In the second part of the study, insulin treatment was initiated at 3.5 weeks of age in GK rats, and insulin-treated and untreated GK rats were used for experiments at 8.5 weeks of age. Random blood samples were obtained at 1000 h by decapitation without anesthesia; this was 14 h after the final insulin injection in insulin-treated group. Fasting blood samples were obtained only in untreated GK rats after 6 h of fasting by decapitation without anesthesia.

In all cases, pancreatic islets were obtained by collagenase dispersion from freely fed rats, and insulin release by the islets was determined in batch incubation experiments using five size-matched islets per tube in Krebs-Ringer bicarbonate (KRB) buffer as previously described (3, 11, 12, 13, 14). In brief, the islets were incubated in KRB buffer containing 3 mM glucose for 30 min (preincubation). During the subsequent 30 min, the islets were incubated in fresh KRB buffer with the test substance (experimental incubation). For the determination of ATP-sensitive K⁺ (K⁺-ATP) channel-independent glucose action, KRB buffer containing 150 µM diazoxide was used, and the experimental incubation was carried out in the presence of 25 mM K⁺ as previously described (11, 14).

The pancreata of some animals were fixed with 10% formalin, and histological examination was performed with hematoxylin-eosin staining and immnostaining with an anti-insulin antibody. In 3.5-week-old rats, the number of islets was counted through the entire pancreatic section using three sections from each rat in the two groups. The average islet diameter was determined by measuring the diameter of all islets in each analyzed section. For this purpose, the pancreas was removed with a portion of the spleen and the duodenum attached to it, and the section through the splenic hilus to the head of the pancreas was obtained.

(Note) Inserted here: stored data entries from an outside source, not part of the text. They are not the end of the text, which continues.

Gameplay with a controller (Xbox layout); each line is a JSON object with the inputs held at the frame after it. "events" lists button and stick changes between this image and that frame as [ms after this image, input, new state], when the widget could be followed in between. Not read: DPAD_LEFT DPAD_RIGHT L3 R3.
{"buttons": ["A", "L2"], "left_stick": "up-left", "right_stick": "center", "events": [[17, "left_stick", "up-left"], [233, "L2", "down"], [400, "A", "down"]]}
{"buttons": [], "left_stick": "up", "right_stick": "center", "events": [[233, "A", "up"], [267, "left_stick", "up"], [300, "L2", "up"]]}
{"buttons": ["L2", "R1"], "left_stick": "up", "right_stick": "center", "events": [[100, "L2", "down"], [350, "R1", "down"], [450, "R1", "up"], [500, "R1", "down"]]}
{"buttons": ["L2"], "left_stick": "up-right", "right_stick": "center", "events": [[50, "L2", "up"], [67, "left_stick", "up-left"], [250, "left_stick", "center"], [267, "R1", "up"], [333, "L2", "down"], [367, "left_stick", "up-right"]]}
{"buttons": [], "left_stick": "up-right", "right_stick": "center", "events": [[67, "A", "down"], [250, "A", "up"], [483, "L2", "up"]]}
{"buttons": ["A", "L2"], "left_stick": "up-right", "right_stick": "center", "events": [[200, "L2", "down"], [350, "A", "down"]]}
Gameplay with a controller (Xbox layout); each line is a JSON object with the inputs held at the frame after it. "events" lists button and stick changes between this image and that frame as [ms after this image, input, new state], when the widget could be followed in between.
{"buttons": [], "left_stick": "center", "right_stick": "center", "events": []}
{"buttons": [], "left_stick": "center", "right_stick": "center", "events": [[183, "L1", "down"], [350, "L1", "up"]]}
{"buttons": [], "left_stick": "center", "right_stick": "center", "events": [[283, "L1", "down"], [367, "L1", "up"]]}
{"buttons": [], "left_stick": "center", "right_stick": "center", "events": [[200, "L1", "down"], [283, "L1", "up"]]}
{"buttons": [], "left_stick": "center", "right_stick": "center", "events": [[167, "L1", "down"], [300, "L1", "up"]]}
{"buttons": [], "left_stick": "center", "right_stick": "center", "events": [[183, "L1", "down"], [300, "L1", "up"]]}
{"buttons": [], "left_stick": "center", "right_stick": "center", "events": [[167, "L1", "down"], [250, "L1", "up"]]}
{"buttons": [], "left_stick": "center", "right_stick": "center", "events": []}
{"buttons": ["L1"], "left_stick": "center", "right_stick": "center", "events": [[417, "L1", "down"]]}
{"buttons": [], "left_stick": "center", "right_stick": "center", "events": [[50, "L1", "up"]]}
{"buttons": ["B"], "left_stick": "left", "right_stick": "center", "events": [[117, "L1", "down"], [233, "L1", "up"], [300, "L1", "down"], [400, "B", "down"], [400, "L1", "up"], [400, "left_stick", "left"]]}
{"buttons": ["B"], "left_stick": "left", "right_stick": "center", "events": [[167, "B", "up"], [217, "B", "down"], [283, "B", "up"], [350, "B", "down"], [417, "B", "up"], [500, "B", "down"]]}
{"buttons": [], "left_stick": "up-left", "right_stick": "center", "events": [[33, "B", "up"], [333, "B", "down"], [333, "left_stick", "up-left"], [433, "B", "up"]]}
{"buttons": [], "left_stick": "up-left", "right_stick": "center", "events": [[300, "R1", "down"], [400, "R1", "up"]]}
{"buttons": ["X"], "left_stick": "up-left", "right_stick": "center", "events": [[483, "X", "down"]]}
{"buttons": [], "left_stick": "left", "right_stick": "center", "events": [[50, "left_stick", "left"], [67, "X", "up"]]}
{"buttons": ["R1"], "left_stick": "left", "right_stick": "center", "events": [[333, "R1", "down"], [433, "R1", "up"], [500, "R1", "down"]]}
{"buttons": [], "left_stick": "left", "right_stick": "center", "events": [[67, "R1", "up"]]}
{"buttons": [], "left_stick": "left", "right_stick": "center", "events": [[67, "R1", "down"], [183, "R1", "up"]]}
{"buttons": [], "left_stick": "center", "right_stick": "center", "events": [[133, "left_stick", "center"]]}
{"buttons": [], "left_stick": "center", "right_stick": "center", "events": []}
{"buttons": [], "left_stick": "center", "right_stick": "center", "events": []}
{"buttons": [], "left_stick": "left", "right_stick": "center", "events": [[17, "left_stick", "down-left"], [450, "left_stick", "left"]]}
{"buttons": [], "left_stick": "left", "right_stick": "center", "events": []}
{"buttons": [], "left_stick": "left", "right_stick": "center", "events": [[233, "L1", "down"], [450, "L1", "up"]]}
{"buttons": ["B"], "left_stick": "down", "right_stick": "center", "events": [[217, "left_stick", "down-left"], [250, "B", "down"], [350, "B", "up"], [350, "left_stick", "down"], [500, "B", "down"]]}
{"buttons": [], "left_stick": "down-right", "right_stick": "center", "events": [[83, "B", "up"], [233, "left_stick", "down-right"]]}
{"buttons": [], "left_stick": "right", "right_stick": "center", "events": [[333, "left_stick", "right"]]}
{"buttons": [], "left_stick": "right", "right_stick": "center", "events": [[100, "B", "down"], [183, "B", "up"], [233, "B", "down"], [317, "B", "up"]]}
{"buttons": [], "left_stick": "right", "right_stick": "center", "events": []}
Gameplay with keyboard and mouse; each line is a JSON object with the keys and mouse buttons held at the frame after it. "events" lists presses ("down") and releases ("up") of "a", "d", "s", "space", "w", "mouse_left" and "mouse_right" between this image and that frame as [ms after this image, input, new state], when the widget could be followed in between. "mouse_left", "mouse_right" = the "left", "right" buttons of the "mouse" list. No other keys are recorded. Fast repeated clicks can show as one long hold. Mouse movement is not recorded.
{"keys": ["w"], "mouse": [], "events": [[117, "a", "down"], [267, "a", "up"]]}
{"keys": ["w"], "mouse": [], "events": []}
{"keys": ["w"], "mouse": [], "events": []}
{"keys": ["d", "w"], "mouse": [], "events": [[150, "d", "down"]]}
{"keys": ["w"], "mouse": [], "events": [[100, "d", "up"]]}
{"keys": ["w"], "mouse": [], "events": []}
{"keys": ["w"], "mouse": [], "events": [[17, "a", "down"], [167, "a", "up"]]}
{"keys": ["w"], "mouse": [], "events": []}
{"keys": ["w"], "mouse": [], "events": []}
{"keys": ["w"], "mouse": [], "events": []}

Islets from the same batch used for the insulin release experiment were stored at -20 C for later extraction of insulin. The extraction was performed by adding 0.5 ml acid-ethanol to the tube containing five islets (15). Separated plasma was kept at -20 C for later determination of PG by the hexokinase method and immunoreactive insulin (IRI) by RIA. The insulin RIA does not discriminate between rat and human insulin, so plasma IRI in insulin-treated rats is the sum of endogenous and exogenous insulin. IRI was determined with rat insulin as a standard as previously described (3, 11, 12, 13, 14, 15). Statistical analysis was performed by one-way ANOVA with Fisher’s protected least significance different test or Wilcoxon’s rank sum test using Statview (Apple Computer, Cupertino, CA). P < 0.05 was considered statistically significant. Data are expressed as the mean ± SE.

	Results

Top Abstract Introduction Materials and Methods Results Discussion References

 
Phenotypic characteristics of GK rats and the effects of insulin treatment (Table 1)
The GK rats were slightly lean and mildly hyperglycemic but normoinsulinemic at the age of 3.5 weeks compared to the age-matched control rats. Hyperglycemia in the GK rats was more severe at the age of 8.5 weeks. Insulin treatment from 3.5–8.5 weeks of age in GK rats significantly lowered PG, determined at the age of 8.5 weeks, without affecting body weight. Because the blood samples were obtained 14 h after the injection of long-acting insulin, PG in the insulin-treated rats was at the nadir. Plasma IRI levels were not significantly different between untreated and insulin-treated GK rats.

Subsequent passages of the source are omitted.